Clube das Almas Inquietas

Bem vindo todo aquele que quer mais do que o cotidiano pode oferecer

segunda-feira, janeiro 26, 2004




Foi passear de barco.
O dia, glorioso, possuía uma luminosidade quase insuportável. Impossível não sentir a grandeza da paisagem onde cada detalhe era revestido de um brilho ofuscante.
A vegetação das margens avistada cada vez mais distante, os tons de verde, realçados por roxos, vermelhos e amarelos das flores salpicadas nas encostas, os muitos azuis da água espelhados no céu sem nuvens dava à cena uma beleza impressionista, de perder o fôlego.
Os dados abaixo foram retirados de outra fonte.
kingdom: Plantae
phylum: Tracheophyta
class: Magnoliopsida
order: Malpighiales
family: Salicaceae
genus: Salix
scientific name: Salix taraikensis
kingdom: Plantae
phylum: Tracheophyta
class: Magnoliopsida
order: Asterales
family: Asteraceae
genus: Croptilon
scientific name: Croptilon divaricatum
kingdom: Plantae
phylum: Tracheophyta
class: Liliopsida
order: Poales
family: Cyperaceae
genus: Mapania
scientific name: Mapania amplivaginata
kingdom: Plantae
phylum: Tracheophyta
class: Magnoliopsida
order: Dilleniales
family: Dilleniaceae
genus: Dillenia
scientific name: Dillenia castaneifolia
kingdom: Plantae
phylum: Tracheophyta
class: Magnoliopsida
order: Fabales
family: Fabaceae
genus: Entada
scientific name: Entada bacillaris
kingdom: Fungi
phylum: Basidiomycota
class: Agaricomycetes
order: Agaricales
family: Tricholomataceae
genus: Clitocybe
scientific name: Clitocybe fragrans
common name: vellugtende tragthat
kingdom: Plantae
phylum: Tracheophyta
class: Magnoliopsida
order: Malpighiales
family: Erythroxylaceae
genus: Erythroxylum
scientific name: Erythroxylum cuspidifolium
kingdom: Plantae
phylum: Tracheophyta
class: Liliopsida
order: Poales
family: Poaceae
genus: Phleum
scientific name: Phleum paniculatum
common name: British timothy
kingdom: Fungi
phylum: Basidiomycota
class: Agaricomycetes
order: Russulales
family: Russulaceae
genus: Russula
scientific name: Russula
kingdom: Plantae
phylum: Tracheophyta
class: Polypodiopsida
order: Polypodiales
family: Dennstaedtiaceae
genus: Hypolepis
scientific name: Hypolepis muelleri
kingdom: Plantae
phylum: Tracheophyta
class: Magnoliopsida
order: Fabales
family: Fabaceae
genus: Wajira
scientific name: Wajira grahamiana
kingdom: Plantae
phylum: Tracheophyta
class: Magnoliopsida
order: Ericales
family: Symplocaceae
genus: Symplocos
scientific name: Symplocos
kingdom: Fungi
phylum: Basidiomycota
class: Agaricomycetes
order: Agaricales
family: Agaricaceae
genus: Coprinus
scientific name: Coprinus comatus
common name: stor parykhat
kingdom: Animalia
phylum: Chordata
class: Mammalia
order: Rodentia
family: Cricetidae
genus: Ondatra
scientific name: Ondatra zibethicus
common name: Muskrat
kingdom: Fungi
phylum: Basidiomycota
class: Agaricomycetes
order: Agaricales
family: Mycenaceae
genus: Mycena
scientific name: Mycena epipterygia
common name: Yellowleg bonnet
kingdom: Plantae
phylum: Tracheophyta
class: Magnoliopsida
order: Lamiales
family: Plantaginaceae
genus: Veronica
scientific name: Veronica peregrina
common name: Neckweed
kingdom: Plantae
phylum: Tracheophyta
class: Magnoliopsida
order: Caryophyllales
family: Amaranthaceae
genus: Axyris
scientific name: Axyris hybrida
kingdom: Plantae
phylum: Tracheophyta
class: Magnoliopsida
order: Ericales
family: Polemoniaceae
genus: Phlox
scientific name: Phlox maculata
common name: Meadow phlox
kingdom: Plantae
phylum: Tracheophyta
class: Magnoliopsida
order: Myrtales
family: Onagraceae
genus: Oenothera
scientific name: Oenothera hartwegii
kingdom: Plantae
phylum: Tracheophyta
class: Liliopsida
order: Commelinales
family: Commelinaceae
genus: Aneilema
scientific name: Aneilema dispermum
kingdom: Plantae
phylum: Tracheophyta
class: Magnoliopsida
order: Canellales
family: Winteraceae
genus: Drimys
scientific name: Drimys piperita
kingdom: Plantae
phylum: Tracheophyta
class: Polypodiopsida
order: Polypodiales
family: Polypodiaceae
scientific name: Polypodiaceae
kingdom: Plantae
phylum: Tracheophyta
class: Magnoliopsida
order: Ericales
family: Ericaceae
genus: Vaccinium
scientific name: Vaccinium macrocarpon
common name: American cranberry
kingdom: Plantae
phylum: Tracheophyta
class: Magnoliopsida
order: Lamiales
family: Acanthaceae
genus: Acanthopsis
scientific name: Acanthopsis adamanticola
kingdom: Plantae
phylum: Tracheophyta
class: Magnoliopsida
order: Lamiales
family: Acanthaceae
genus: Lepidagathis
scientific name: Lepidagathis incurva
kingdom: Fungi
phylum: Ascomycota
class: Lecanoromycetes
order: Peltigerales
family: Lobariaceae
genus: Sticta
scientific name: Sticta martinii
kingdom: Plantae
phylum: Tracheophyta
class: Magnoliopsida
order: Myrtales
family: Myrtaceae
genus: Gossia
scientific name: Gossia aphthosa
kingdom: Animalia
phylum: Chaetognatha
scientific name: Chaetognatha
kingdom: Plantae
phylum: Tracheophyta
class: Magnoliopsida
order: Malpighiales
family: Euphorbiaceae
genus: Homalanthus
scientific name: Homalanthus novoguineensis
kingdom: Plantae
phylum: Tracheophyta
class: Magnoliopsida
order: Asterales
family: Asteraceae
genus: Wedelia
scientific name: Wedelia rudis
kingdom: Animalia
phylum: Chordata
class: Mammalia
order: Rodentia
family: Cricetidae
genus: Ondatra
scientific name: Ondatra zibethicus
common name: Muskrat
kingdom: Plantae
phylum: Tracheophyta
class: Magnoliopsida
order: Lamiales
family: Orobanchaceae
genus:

Era como se a paisagem exuberante banhasse em luz, vida e calor até mesmo os recantos mais sombrios da alma, lá, onde os medos antigos e as aflições sem nome se refugiam.
A parada foi em uma das centenas de ilhas da região. Selvagem, pequenina, apenas uma cabana de pescador denunciava a presença humana no lugar. A praia de areia clara e a sombra das árvores junto à margem convidavam para o mergulho e o banho, o cristalino das águas revelando dezenas de peixinhos, fugidios e velozes, assustados pelas presenças anômalas.
Afastando-se do grupo, ela caminha até a ponta da praia, pouca coisa, uns cem metros, era tão pequena a ilha, sentando-se, meio escondida, entre as pedras que formavam uma piscina natural.
Os peixes, apaziguados pela quietude da figura humana, absolveram sua intrusão e começaram a se aproximar. Alguns pareciam pequenas zebras, rajados em listas negras. Outros, em azuis e verdes, refletiam nas escamas a cor da água. Um outro, maior, todo em prata, exibia uma imensa pinta preta abaixo do olho.
Ela sorri para ele, acusando-o de coquete, lembrada dos sinais de beleza usados na corte francesa. Cortesão ou cortesã, quem sabe distinguir o sexo dos peixes, de alva peruca e rosto caiado, negra pinta a atrair olhares, pura sedução. Outros, ainda, totalmente azuis, de um cobalto forte, cor de noite que chega de repente, noite de verão.
Uma estrela do mar, rápida, desliza pelo fundo de areia, surpreendendo a mulher ao passar sob suas pernas, fazendo-lhe susto e cócegas.
Ela ri, espalhando o riso pelo rosto e se inclina para frente, abraçando a água, pedindo-lhe um colo cálido e ancestral. Desliza pela areia morna, na margem suave e se deixa ficar ali, um bom tempo, perdida em si mesma.
Na volta do passeio, busca a proa como lugar, versão em carne de tantas figuras de mulher esculpidas em barcos. Imóvel, sente com todo o corpo o vento, a água, o sal e a velocidade. Olha para a luz, para a paisagem, para o céu. Tenta beber, respirar, gravar na memória, todas as sensações - cheiros, cores, contrastes – armazenando, para os tempos difíceis e as longas jornadas, aquelas impressões de beleza e completude.